Records from a data source >>
******************************

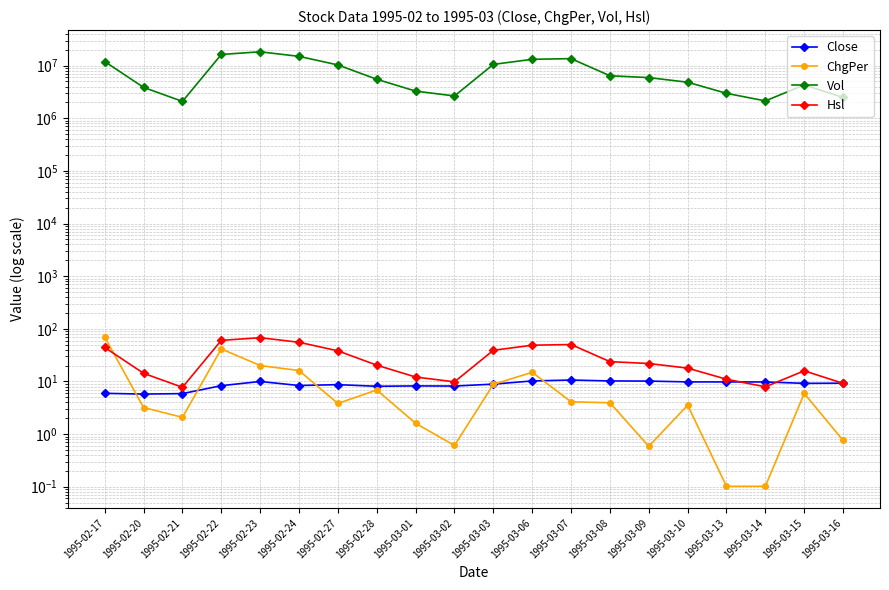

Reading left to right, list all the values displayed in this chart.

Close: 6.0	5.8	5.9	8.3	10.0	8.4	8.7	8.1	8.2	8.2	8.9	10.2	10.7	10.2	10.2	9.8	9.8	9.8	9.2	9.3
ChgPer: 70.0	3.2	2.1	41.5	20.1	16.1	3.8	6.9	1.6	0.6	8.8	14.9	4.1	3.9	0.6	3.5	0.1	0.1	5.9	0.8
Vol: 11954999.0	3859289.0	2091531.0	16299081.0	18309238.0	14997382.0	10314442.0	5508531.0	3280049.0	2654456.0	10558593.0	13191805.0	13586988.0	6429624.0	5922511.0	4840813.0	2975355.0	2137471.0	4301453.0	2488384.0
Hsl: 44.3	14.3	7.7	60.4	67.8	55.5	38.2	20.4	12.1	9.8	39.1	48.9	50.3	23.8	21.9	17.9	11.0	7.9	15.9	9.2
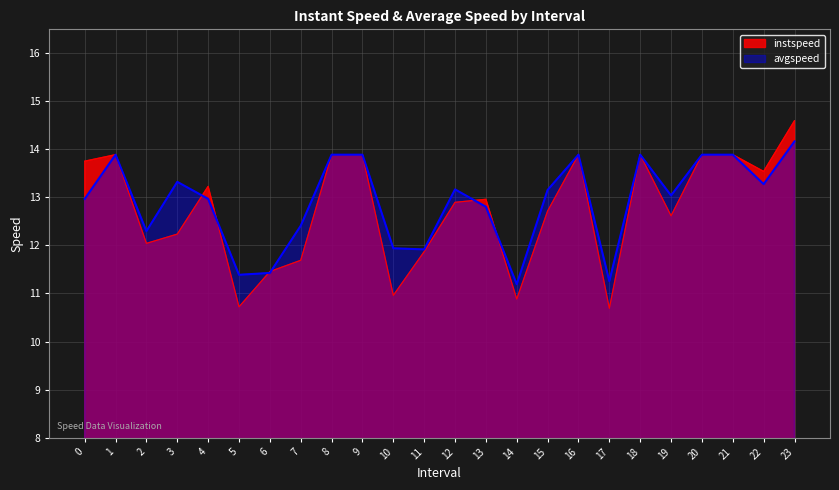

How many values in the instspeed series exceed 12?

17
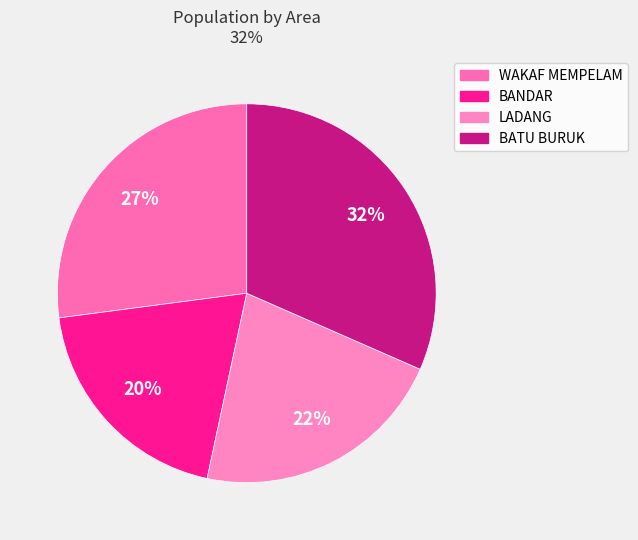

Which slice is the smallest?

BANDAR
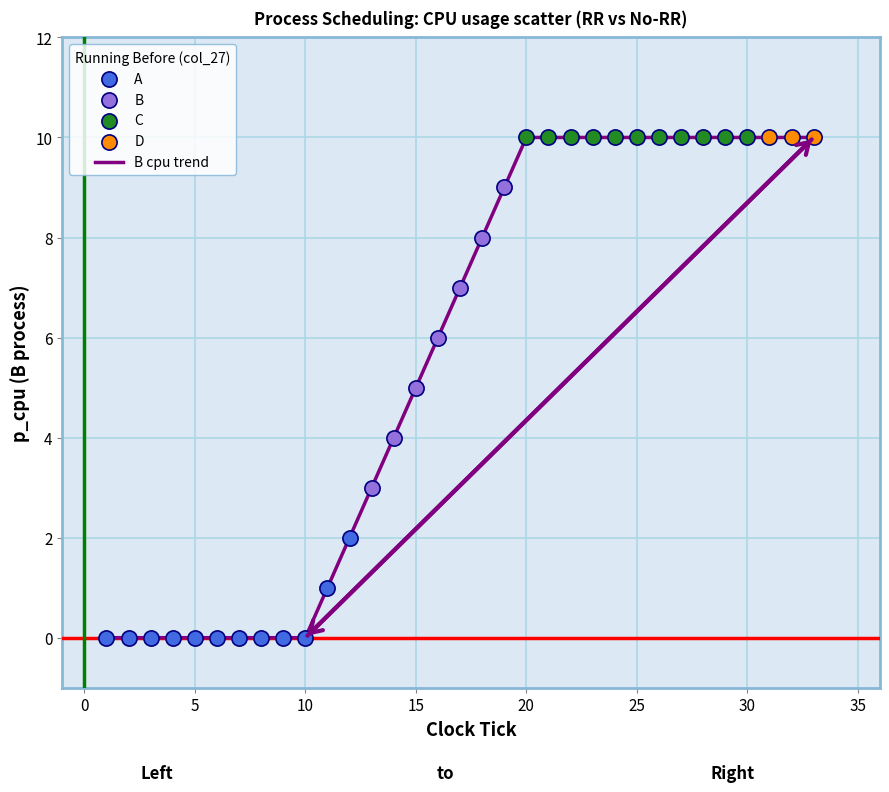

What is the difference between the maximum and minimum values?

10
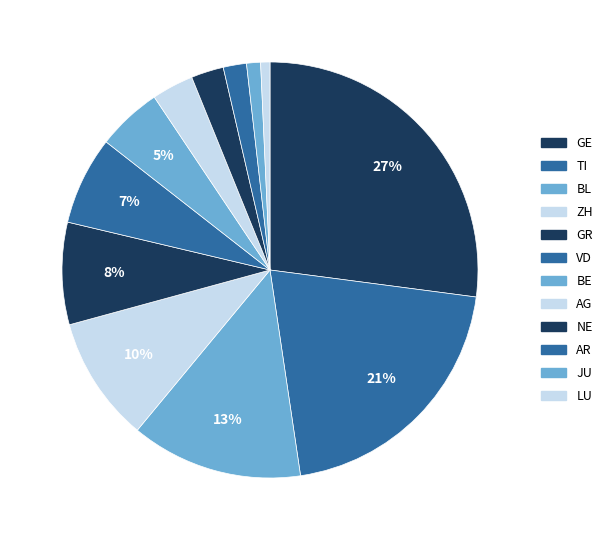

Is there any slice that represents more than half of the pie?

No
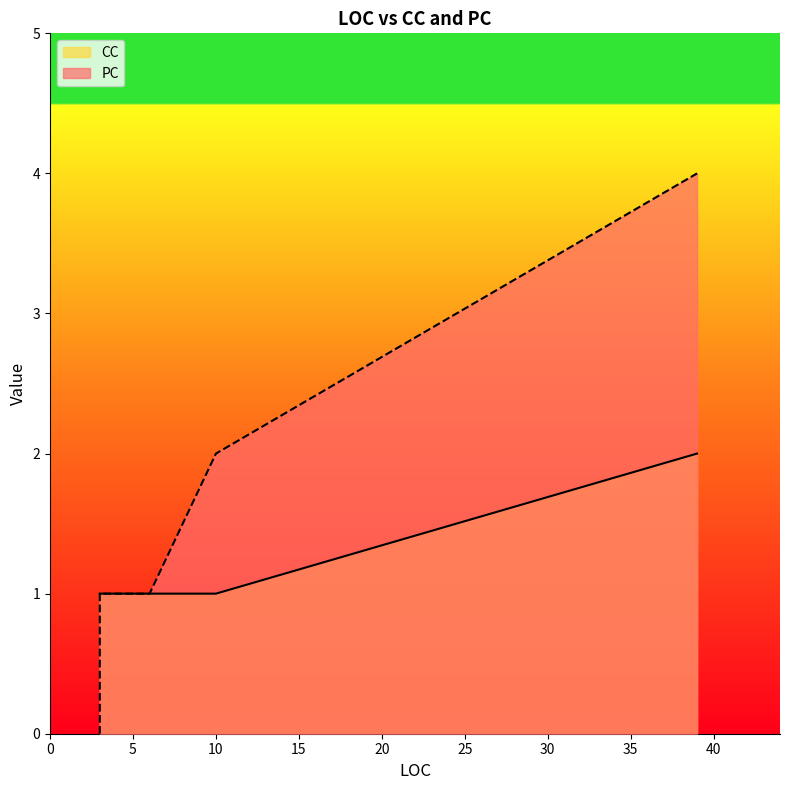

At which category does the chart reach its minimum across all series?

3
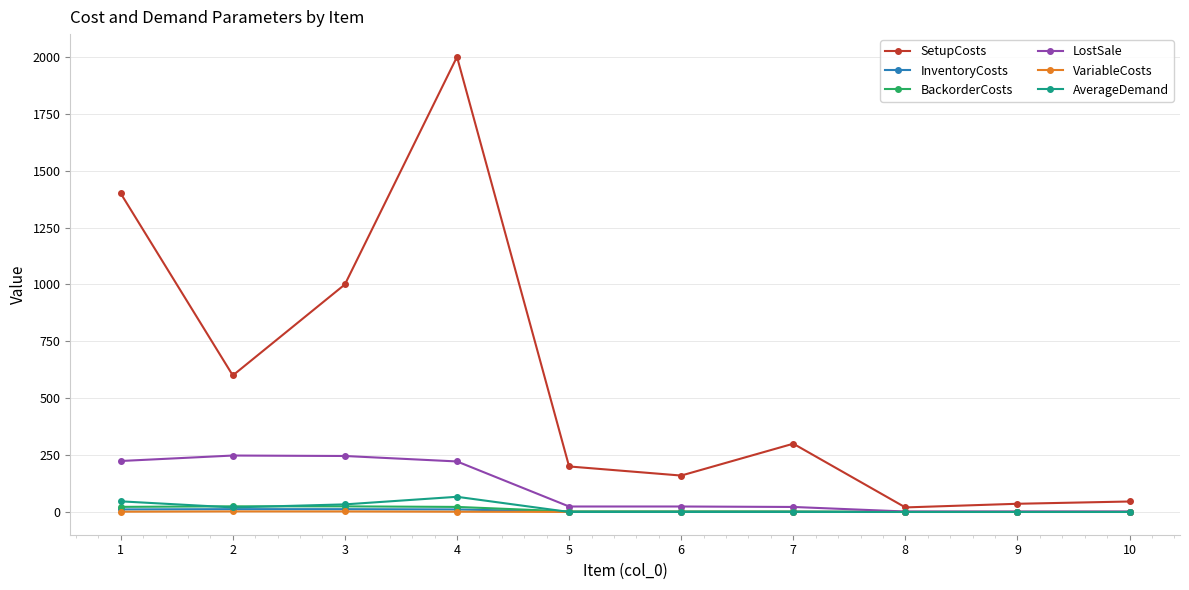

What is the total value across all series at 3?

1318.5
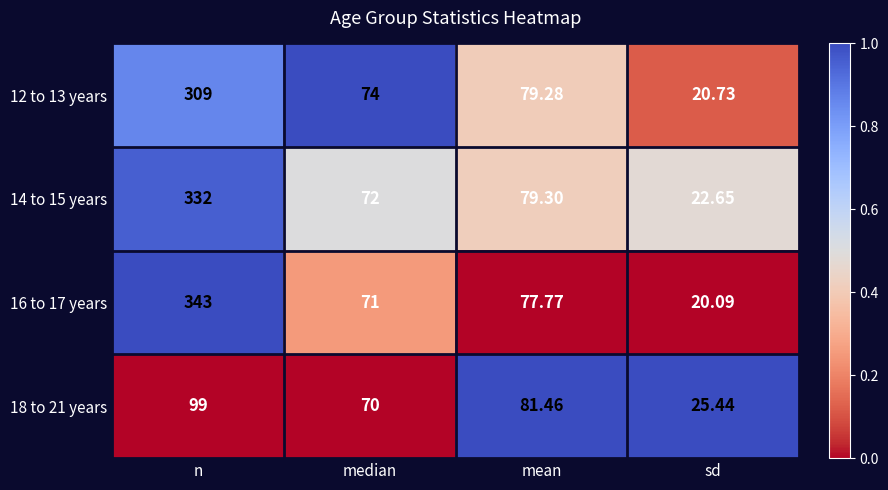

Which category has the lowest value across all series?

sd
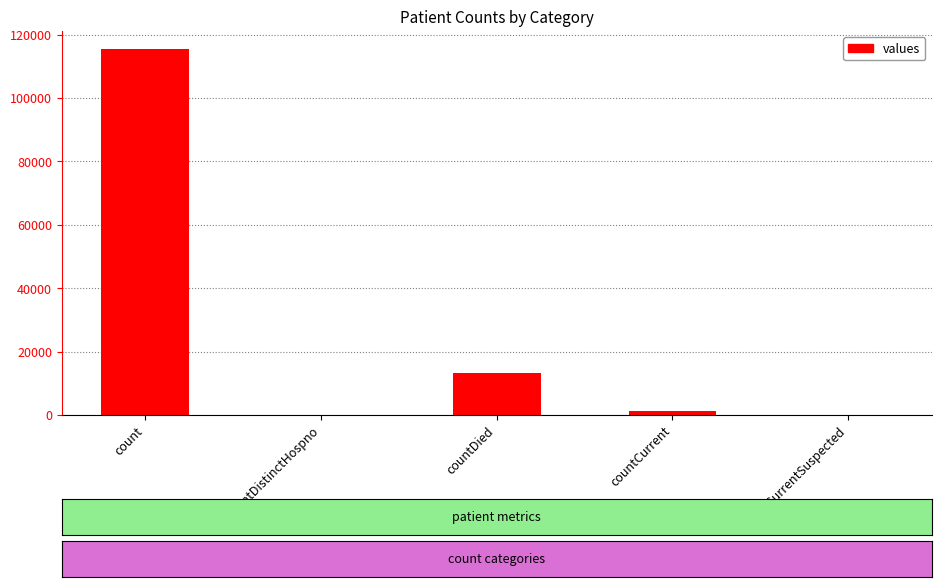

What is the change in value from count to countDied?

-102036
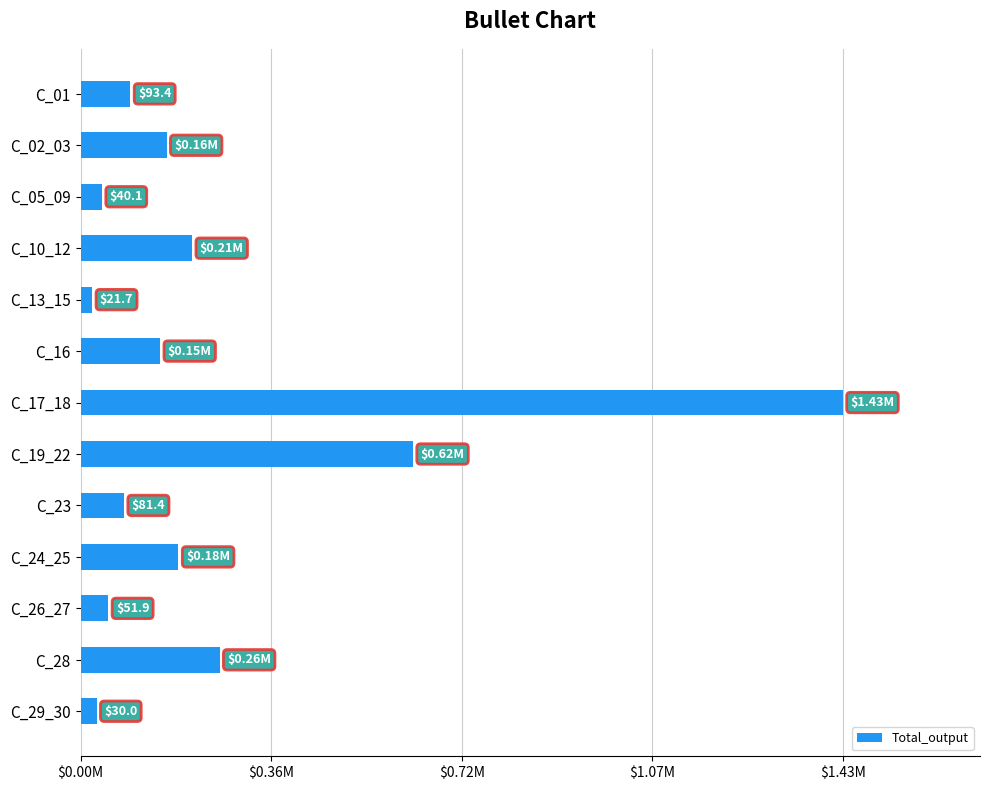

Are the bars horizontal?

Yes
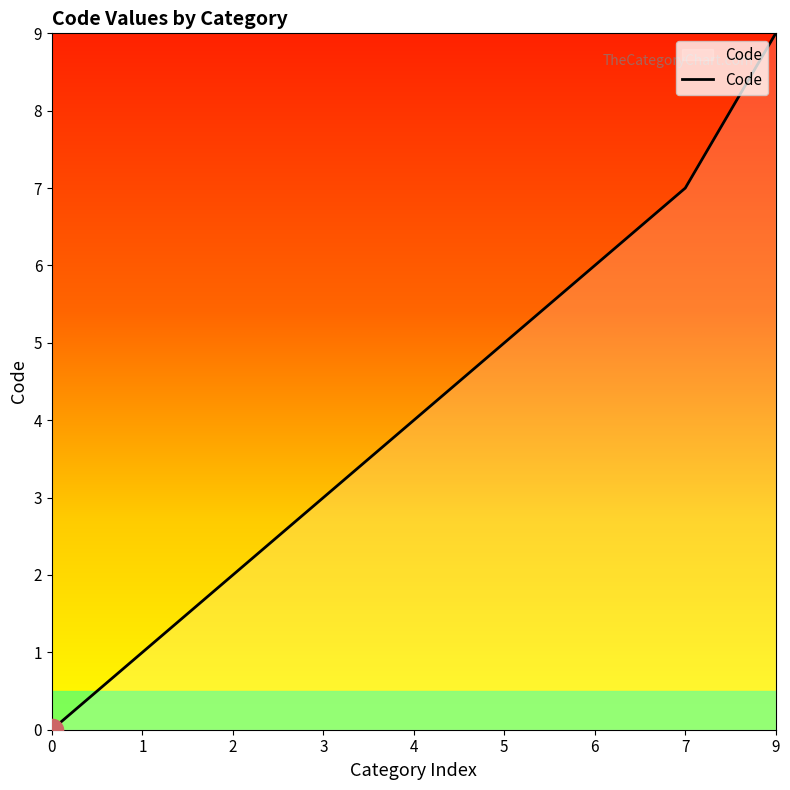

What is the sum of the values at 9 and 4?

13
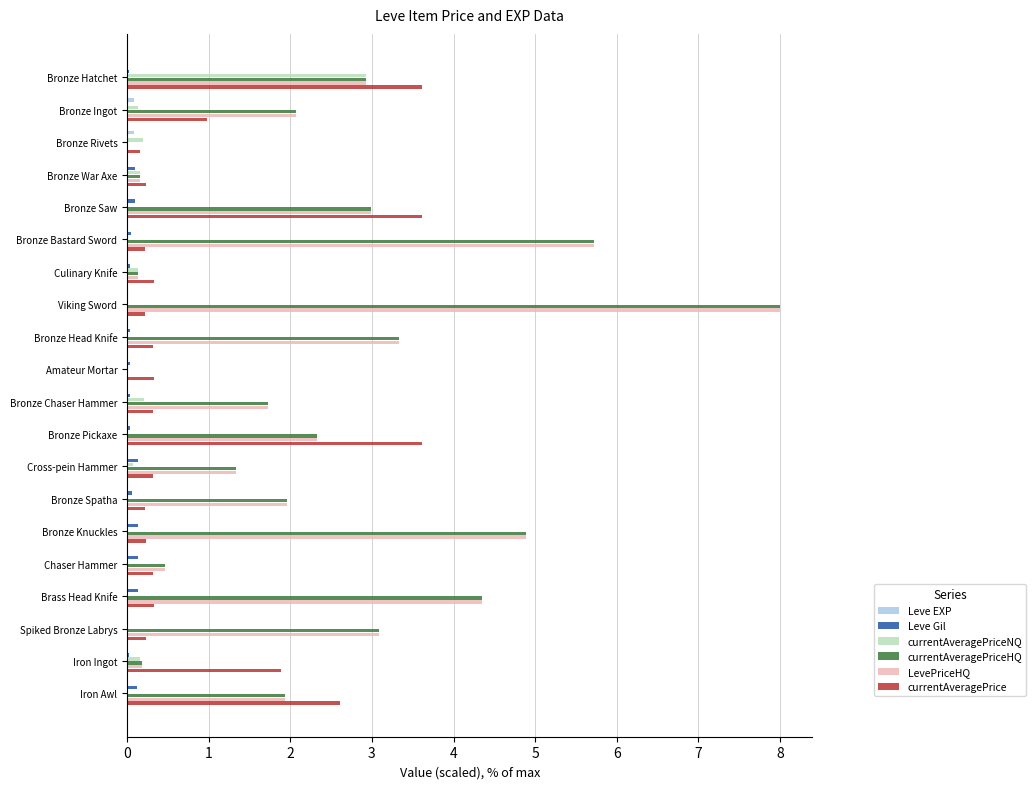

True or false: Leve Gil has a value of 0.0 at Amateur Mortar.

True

******************************

To-do item >> Retype all of the material above line for line, without any changes. Leave the pictures out.

Answer box >>
Reading left to right, list all the values displayed in this chart.

Close: 6.0	5.8	5.9	8.3	10.0	8.4	8.7	8.1	8.2	8.2	8.9	10.2	10.7	10.2	10.2	9.8	9.8	9.8	9.2	9.3
ChgPer: 70.0	3.2	2.1	41.5	20.1	16.1	3.8	6.9	1.6	0.6	8.8	14.9	4.1	3.9	0.6	3.5	0.1	0.1	5.9	0.8
Vol: 11954999.0	3859289.0	2091531.0	16299081.0	18309238.0	14997382.0	10314442.0	5508531.0	3280049.0	2654456.0	10558593.0	13191805.0	13586988.0	6429624.0	5922511.0	4840813.0	2975355.0	2137471.0	4301453.0	2488384.0
Hsl: 44.3	14.3	7.7	60.4	67.8	55.5	38.2	20.4	12.1	9.8	39.1	48.9	50.3	23.8	21.9	17.9	11.0	7.9	15.9	9.2

How many values in the instspeed series exceed 12?

17

Which slice is the smallest?

BANDAR

What is the difference between the maximum and minimum values?

10

Is there any slice that represents more than half of the pie?

No

At which category does the chart reach its minimum across all series?

3

What is the total value across all series at 3?

1318.5

Which category has the lowest value across all series?

sd

What is the change in value from count to countDied?

-102036

Are the bars horizontal?

Yes

What is the sum of the values at 9 and 4?

13

True or false: Leve Gil has a value of 0.0 at Amateur Mortar.

True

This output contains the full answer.